A diet that is high in sugars and simple carbohydrates, and low in fiber and lactofermented foods creates an environment in the gastrointestinal system that is ripe for the overgrowth of pathogenic microbes.

Overgrowth of these microbes can lead to gut dysbiosis.

The average American consumes over 140 pounds of sugar annually, up from 10 pounds in 1821.

In addition, Americans are not getting the micronutrients (e.g., zinc, calcium, iron, magnesium, iodine, etc.) necessary for good gastrointestinal or general health, because most processed foods lack readily absorbable versions of these nutrients.

Without these essential life-giving nutrients, the immune system will not function properly.

Unfortunately, children in this country are notoriously bad eaters, subsisting on a diet of macaroni and cheese, processed chicken nuggets, French fries, pizza, soda, candy, and other sweets.

Their diet, in conjunction with other environmental factors, leaves them susceptible to the development of chronic illnesses.

In modern industrial societies, we have worked very hard to create an abundance of food to feed our populations.

Poor Soils

We have industrialized our foods systems and even subsidized our food production with government money in an effort to produce enough affordable food.

In this process however, we have utilized farming and food production techniques that have stripped the essential nutrients out of the soil, so that the foods we produce are no longer as nutrient dense as they were even half a century ago.

Our soils are depleted and thus the food grown in these soils lacks the basic nutrition that our bodies require.

Additionally, as we process these foods to create cheap, easy, and convenient packaged foods with a long shelf life, we have stripped even more nutrition out of the food.

So many of the processed foods that we consume on a daily basis are not providing our bodies with enough of the vitamins and minerals that we need to stay healthy.

When you eat processed, conventionally-grown foods, your bodies are only getting a fraction of the nutrition that might be found in whole foods that are grown through a more biodynamic process.

“Kid Food”

Unfortunately, especially in America, we have developed a culture of “kid food” that is essentially lacking nutrition.

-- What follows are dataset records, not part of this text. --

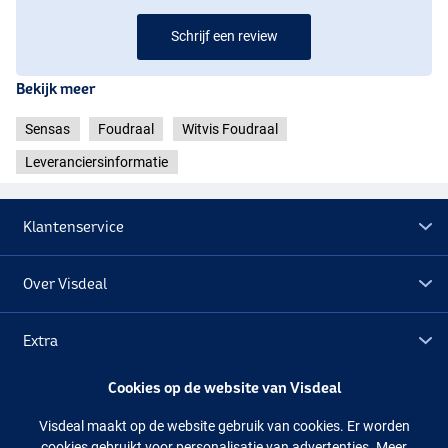
Schrijf een review
Bekijk meer
Sensas
Foudraal
Witvis Foudraal
Leveranciersinformatie
Klantenservice
Over Visdeal
Extra
Cookies op de website van Visdeal
Outlet
Visdeal maakt op de website gebruik van cookies. Er worden
cookies gebruikt voor personalisatie van advertenties. Meer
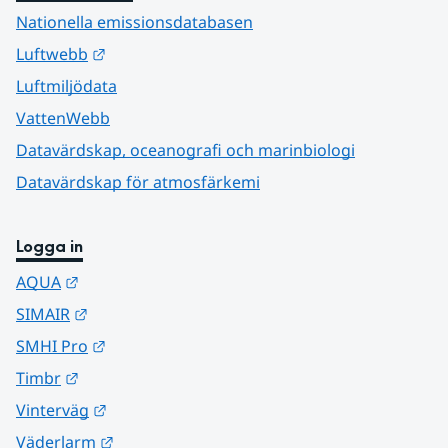
Nationella emissionsdatabasen
Länk till annan webbplats.
Luftwebb
Luftmiljödata
VattenWebb
Datavärdskap, oceanografi och marinbiologi
Datavärdskap för atmosfärkemi
Logga in
Länk till annan webbplats.
AQUA
Länk till annan webbplats.
SIMAIR
Länk till annan webbplats.
SMHI Pro
Länk till annan webbplats.
Timbr
Länk till annan webbplats.
Vinterväg
Länk till annan webbplats.
Väderlarm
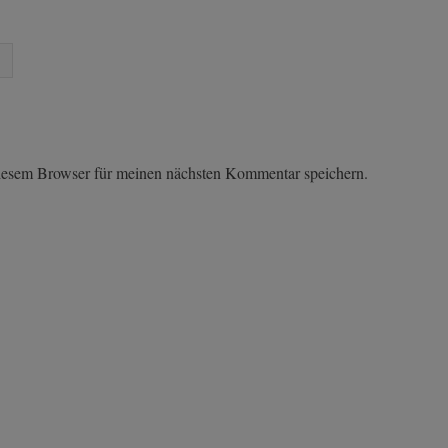
iesem Browser für meinen nächsten Kommentar speichern.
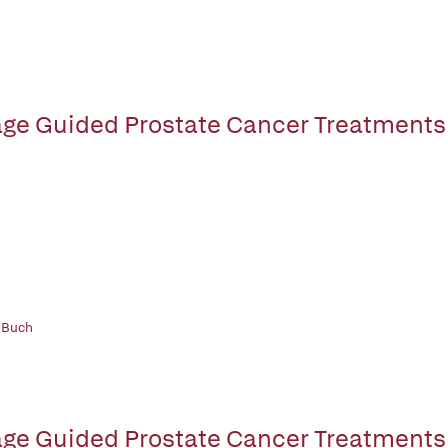
ge Guided Prostate Cancer Treatments
 Buch
ge Guided Prostate Cancer Treatments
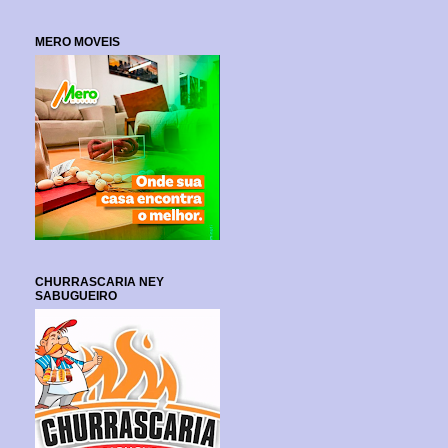
MERO MOVEIS
CHURRASCARIA NEY
SABUGUEIRO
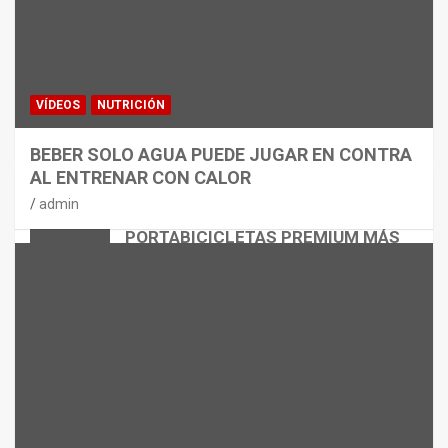
VÍDEOS
NUTRICIÓN
BEBER SOLO AGUA PUEDE JUGAR EN CONTRA
AL ENTRENAR CON CALOR
CICLISMO
MATERIAL
admin
THULE EASYFOLD 3: EL
PORTABICICLETAS PREMIUM MÁS
VERSÁTIL
admin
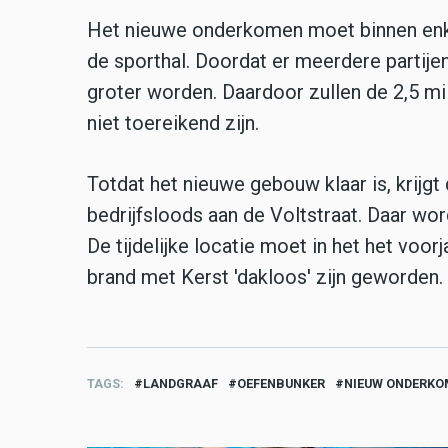
Het nieuwe onderkomen moet binnen enke
de sporthal. Doordat er meerdere partij
groter worden. Daardoor zullen de 2,5 m
niet toereikend zijn.
Totdat het nieuwe gebouw klaar is, krijgt
bedrijfsloods aan de Voltstraat. Daar wor
De tijdelijke locatie moet in het het vo
brand met Kerst 'dakloos' zijn geworden.
TAGS
LANDGRAAF
OEFENBUNKER
NIEUW ONDERKO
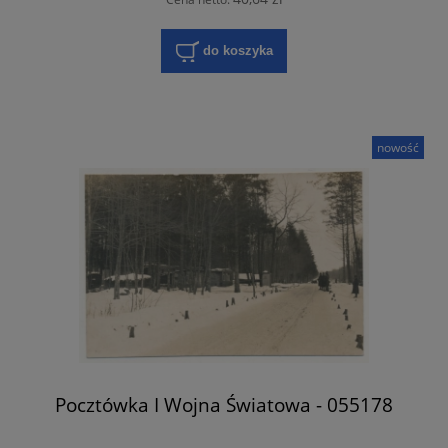
do koszyka
nowość
Pocztówka I Wojna Światowa - 055178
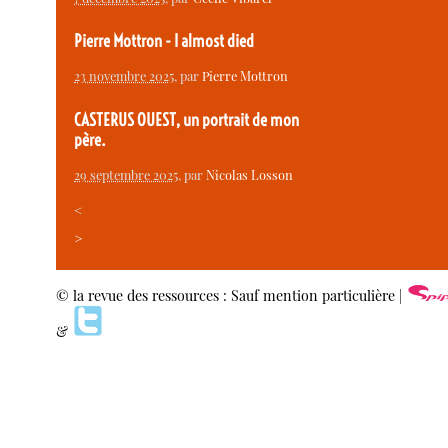
Pierre Mottron - I almost died
23 novembre 2025
, par
Pierre Mottron
CASTERUS OUEST, un portrait de mon
père.
29 septembre 2025
, par
Nicolas Losson
<
>
© la revue des ressources : Sauf mention particulière |
&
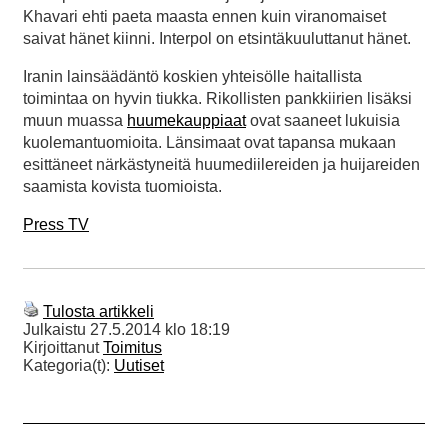
Khavari ehti paeta maasta ennen kuin viranomaiset
saivat hänet kiinni. Interpol on etsintäkuuluttanut hänet.
Iranin lainsäädäntö koskien yhteisölle haitallista
toimintaa on hyvin tiukka. Rikollisten pankkiirien lisäksi
muun muassa
huumekauppiaat
ovat saaneet lukuisia
kuolemantuomioita. Länsimaat ovat tapansa mukaan
esittäneet närkästyneitä huumediilereiden ja huijareiden
saamista kovista tuomioista.
Press TV
Tulosta artikkeli
Julkaistu
27.5.2014 klo 18:19
Kirjoittanut
Toimitus
Kategoria(t):
Uutiset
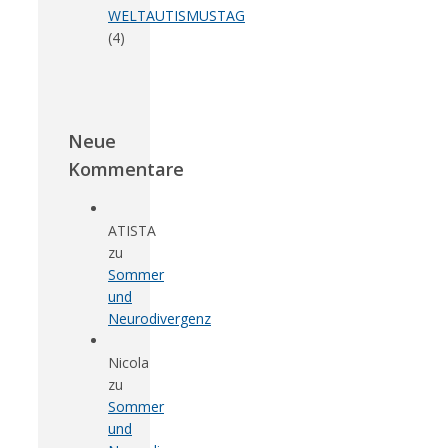
WELTAUTISMUSTAG
(4)
Neue
Kommentare
ATISTA
zu
Sommer
und
Neurodivergenz
Nicola
zu
Sommer
und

Somewhere along the line, people began to believe that only “kid food” (the only foods that kids will eat?) is acceptable:  pizza, chicken nuggets, french fries and sweets.

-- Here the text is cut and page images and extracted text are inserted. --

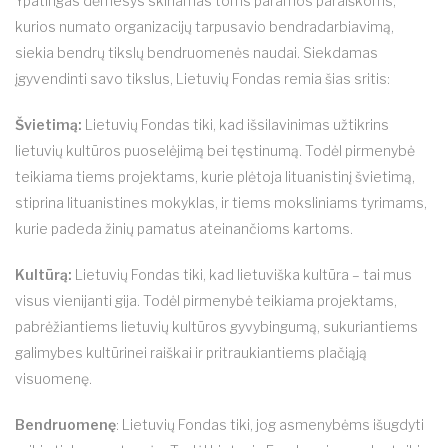
Ypatingas dėmesys skiriamas toms paramos paraiškoms,
kurios numato organizacijų tarpusavio bendradarbiavimą,
siekia bendrų tikslų bendruomenės naudai. Siekdamas
įgyvendinti savo tikslus, Lietuvių Fondas remia šias sritis:
Švietimą
:
Lietuvių Fondas tiki, kad išsilavinimas užtikrins
lietuvių kultūros puoselėjimą bei tęstinumą. Todėl pirmenybė
teikiama tiems projektams, kurie plėtoja lituanistinį švietimą,
stiprina lituanistines mokyklas, ir tiems moksliniams tyrimams,
kurie padeda žinių pamatus ateinančioms kartoms.
Kultūrą:
Lietuvių Fondas tiki, kad lietuviška kultūra – tai mus
visus vienijanti gija. Todėl pirmenybė teikiama projektams,
pabrėžiantiems lietuvių kultūros gyvybingumą, sukuriantiems
galimybes kultūrinei raiškai ir pritraukiantiems plačiąją
visuomenę.
Bendruomenę
: Lietuvių Fondas tiki, jog asmenybėms išugdyti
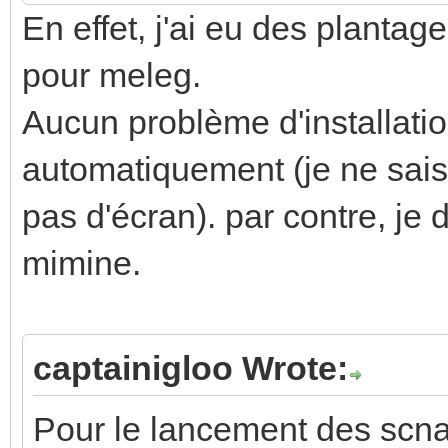
En effet, j'ai eu des plantag
pour meleg.
Aucun problème d'installati
automatiquement (je ne sais
pas d'écran). par contre, je d
mimine.
captainigloo Wrote:
Pour le lancement des scnar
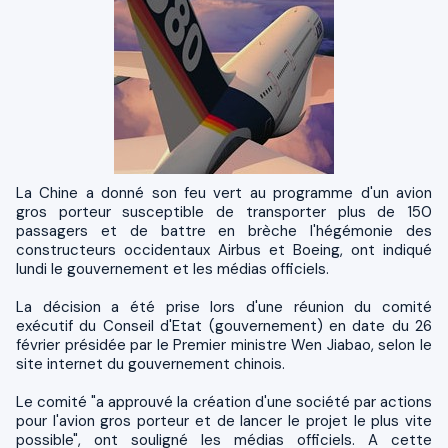
La Chine a donné son feu vert au programme d'un avion
gros porteur susceptible de transporter plus de 150
passagers et de battre en brèche l'hégémonie des
constructeurs occidentaux Airbus et Boeing, ont indiqué
lundi le gouvernement et les médias officiels.
La décision a été prise lors d'une réunion du comité
exécutif du Conseil d'Etat (gouvernement) en date du 26
février présidée par le Premier ministre Wen Jiabao, selon le
site internet du gouvernement chinois.
Le comité "a approuvé la création d'une société par actions
pour l'avion gros porteur et de lancer le projet le plus vite
possible", ont souligné les médias officiels. A cette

No child can be healthy on a diet of junk food, yet that is what we feed our children everyday.

This lack of daily replenishment of essential nutrients can lead to nutritional deficiencies, and systemic health problems.

The Microbiome

What’s more, we have destroyed our very own nutrient-making-factories that live within each and every one of us.

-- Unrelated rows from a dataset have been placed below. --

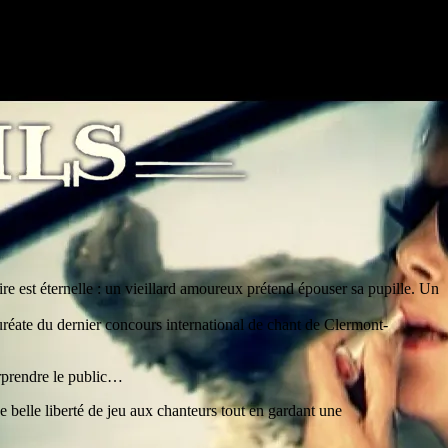
re est éternelle : un vieillard amoureux prétend épouser sa pupille. Un
auréate du dernier concours international de chant de Clermont-
urprendre le public…
 belle liberté de jeu aux chanteurs tout en gardant une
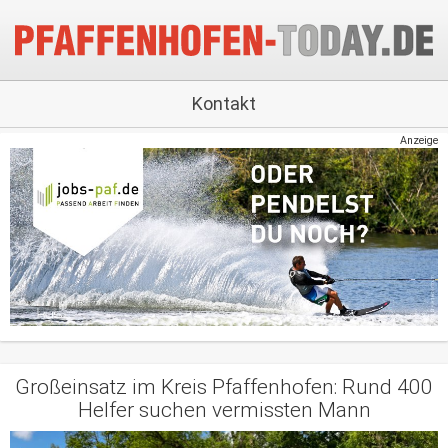
Kontakt
Anzeige
Großeinsatz im Kreis Pfaffenhofen: Rund 400
Helfer suchen vermissten Mann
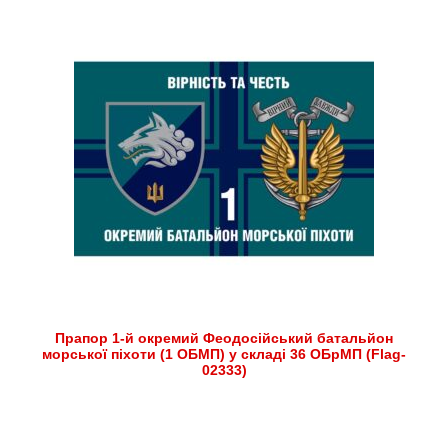
Прапор 1-й окремий Феодосійський батальйон
морської піхоти (1 ОБМП) у складі 36 ОБрМП (Flag-
02333)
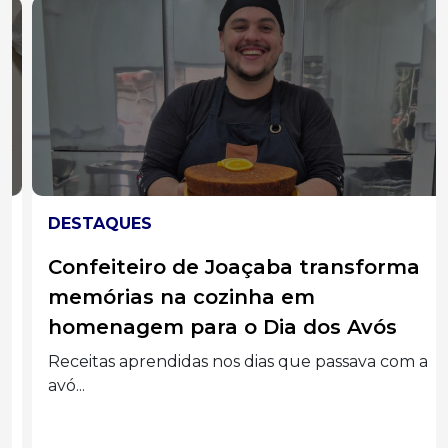
DESTAQUES
Confeiteiro de Joaçaba transforma
memórias na cozinha em
homenagem para o Dia dos Avós
Receitas aprendidas nos dias que passava com a
avó...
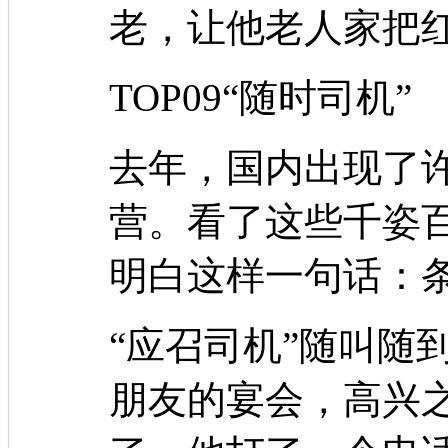
老，让他老人家把
TOP09“随时司机”
去年，国内出现了
营。看了这些千姿
明白这样一句话：
“应召司机”随叫随
朋友的宴会，高兴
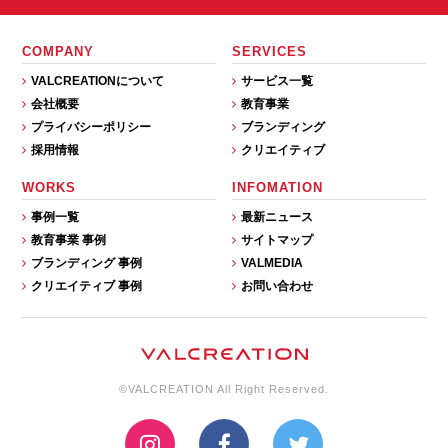
COMPANY
SERVICES
VALCREATIONについて
サービス一覧
会社概要
教育事業
プライバシーポリシー
ブランディング
採用情報
クリエイティブ
WORKS
INFOMATION
事例一覧
最新ニュース
教育事業 事例
サイトマップ
ブランディング 事例
VALMEDIA
クリエイティブ 事例
お問い合わせ
©VALCREATION All Right Reserved.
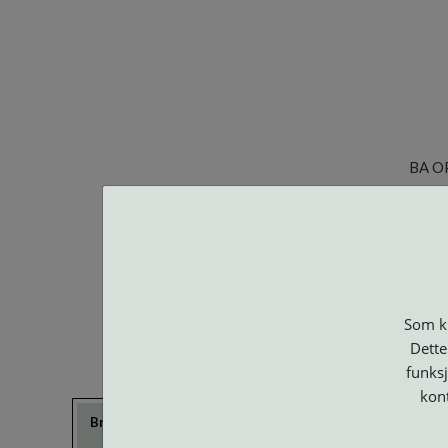
BA O
Som ku
Dette
funksj
kon
Brillerens
Brillesnorer
Clip-on og
Etuier
Suncover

By altering our microbiomes (the diverse ecology of microorganisms in our guts) through excessive use of antibiotics and other medications, chlorinated water, and the consumption of genetically modified organisms, we have destroyed our ability to produce critical vitamins and nutrients that our bodies need.

The bacteria in our guts are a critical part of our nutritional team, as they produce many key nutritional vitamins or cofactors.

For example, probiotic bacteria in our guts are known to produce important B vitamins, which are critical for energy production, and cellular function (especially brain, nerve and immune cell function) among other key biological processes.

So children who do not have good gut ecology, but are fed otherwise healthy food, may also be nutrient deficient, because they do not have enough of the microbial helpers necessary to extract nutrients from the diet.

All too often, we see children today with nutritional deficiencies.

Common deficiencies include:

  • Iron
  • Magnesium
  • Calcium
  • Carnitine
  • Essential fatty acids
  • Critical antioxidants that protect us from environmental toxins and inflammatory processes in the body

It is a great tragedy that one in five American households are food insecure, but even households that have access to an abundance of food still contain children whose bodies and brains are starving.

It is time to rethink, as a country, how we feed our children and ourselves.

If we do not take nutrition seriously, we will continue to see the rates of chronic childhood disease escalate.